» **Problem set**:
A. Answer these questions from the text on white mustard:
(i) What is the plant's botanical name?
(ii) In which months should it be sown for use as green manure?
(iii) What disease is named as a possible exception to its resistance?
B. Write a continuation of the text on white mustard, starting after its final sentence about slugs and the cabbage moth.

White mustard is getting popular: many are discovering its use as a green garden fertilizer, with the benefit of being a delicious spice!
White mustard, a few key facts:
Botanical name – Sinapis alba
Common name – white mustard
Family – Brassicaceae
Type – spice, green manure
Height – 2 ½ feet (70 cm) to 4 feet (120 cm)
Planting distance – 2 grams of seeds (a pinch) per sq. yard (m²)
Exposure – sun
Soil type – cool, rich and light
Planting – Spring, Summer – Harvest – Spring to summer
White mustard is a herbaceous annual plant that produces fuzzy, branching stems, serrated (toothy) and lobed leaves, and clusters of small yellow flowers. Typically, it’s used as green manure to increase soil quality. White mustard both enriches the soil it grows in and absorbs noxious nitrates. It also repels nematodes.
Interestingly, this plant is also a perfectly edible spice. The most refined mustards on the Old Continent use its large pale yellow seeds as a key ingredient. Native to North Africa, Europe and the Middle East, white mustard is very easy to grow and doesn’t require much care. A word of caution: don’t confuse white mustard with China mustard.
You should always sow white mustard directly in the plot. Do so anytime from March to May if you hope to harvest its seeds, or from August to September if your goal is to use it as green manure for your vegetable plot.
Not a very demanding plant at all, actually clearly on the “tolerant of almost any situation” side of things. It’ll even sprout on its own almost anywhere if you drop a few seeds along the way. White mustard is a hardy plant with an annual vegetative cycle that can make do with any soil type.
To truly thrive, however, rich, light and cool soil is the key. It doesn’t like excess moisture, drought, or shade very much. A good location for this spice is full sun or part shade. As long as it gets regular rain and enough sun, white mustard needs absolutely no human intervention at all to keep reappearing year after year. If ever rains are tardy, though, grab the watering can for a round of watering to keep the soil cool.
White mustard is a plant that is highly resistant to most diseases, apart perhaps from clubroot (a form of root rot).
Pests, however, are another matter. Slugs love eating young tender shoots, and older plants are a compatible cabbage moth host.

(Stored data)
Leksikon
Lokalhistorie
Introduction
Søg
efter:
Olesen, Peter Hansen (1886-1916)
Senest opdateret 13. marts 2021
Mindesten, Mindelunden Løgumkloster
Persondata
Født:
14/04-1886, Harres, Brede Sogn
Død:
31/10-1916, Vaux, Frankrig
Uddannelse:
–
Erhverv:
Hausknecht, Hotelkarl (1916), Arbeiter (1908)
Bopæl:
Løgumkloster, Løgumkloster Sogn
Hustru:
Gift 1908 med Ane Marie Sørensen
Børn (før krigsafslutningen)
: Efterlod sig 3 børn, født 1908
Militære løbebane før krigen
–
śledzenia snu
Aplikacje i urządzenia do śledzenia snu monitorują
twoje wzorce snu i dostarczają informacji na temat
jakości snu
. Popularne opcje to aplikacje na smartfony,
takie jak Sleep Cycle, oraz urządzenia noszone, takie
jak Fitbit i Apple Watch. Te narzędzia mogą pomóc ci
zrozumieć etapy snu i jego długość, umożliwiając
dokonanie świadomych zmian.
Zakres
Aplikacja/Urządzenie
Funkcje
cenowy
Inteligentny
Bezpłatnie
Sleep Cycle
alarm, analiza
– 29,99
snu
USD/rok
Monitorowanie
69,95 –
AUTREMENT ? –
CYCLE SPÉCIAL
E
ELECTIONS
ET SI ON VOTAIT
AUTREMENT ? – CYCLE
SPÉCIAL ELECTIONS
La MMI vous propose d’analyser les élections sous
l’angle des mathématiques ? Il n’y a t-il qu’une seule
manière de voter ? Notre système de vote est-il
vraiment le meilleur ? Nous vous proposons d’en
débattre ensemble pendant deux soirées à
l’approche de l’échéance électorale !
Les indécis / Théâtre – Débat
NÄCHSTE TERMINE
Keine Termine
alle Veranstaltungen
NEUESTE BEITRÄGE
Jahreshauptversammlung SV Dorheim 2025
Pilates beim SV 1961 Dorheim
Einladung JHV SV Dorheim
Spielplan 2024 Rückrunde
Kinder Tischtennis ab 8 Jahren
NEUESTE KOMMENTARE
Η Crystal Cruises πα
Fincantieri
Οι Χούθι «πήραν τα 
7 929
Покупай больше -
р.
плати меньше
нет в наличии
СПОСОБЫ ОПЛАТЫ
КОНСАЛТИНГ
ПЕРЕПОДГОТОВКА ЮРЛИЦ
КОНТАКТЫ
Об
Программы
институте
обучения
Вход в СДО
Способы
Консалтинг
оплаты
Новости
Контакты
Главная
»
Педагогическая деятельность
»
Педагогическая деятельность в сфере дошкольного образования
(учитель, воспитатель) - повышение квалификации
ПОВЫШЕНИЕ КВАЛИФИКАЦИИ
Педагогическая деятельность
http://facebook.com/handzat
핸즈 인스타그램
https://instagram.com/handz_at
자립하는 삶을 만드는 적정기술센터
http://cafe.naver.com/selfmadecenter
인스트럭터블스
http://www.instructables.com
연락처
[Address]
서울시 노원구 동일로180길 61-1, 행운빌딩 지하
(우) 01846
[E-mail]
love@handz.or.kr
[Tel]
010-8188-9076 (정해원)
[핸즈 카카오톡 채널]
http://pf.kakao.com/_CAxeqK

» **Responses for each task**:
A.
(i) Sinapis alba
(ii) August to September
(iii) Clubroot

B.
This plant hasn’t been breed and selected much for disease resistance, so most of its defenses are still inherited from its natural state. The only precaution is to avoid planting mustard and cabbage too close together, or even after one another if you practice crop rotation. Since they’re all from the same family, pests and fungus might spread from one to the other.
For use as a spice, collect the mustard seed pods when they’re already quite dry, which is usually 2 months after having been sown in Spring.
Use white mustard to fertilize your growing beds. Sow and grow, and before the plants go to seed, cut them at the base with a sickle or hedge trimmers.
If you need to use the plot earlier, go ahead: any amount of growth gives lots of nutrients.
Another alternative is to mow them over with a mower in the “mulching” position. The goal is to shred everything up and let the residual clippings sit on the ground as a layer of mulch.
Perfectionists like to till this green manure deeper in the soil with a rototiller, but this isn’t absolutely necessary.
Young stems are also edible – they’re quite tasty, too! Pick them when they’re still soft. White mustard leaves and shoots are simply delicious when added to mesclun, as a greens in sandwiches, or to replace arugula on pizza.
Seeds are almost exclusively destined to become mustard. Steps to make it involve crushing them and mixing the paste with water and vinegar. Connoisseurs know that the seeds can also be eaten raw or grilled. Just add them to your meals, and marinades for the barbecue…
Plant only a few square feet for a bowl full of seeds.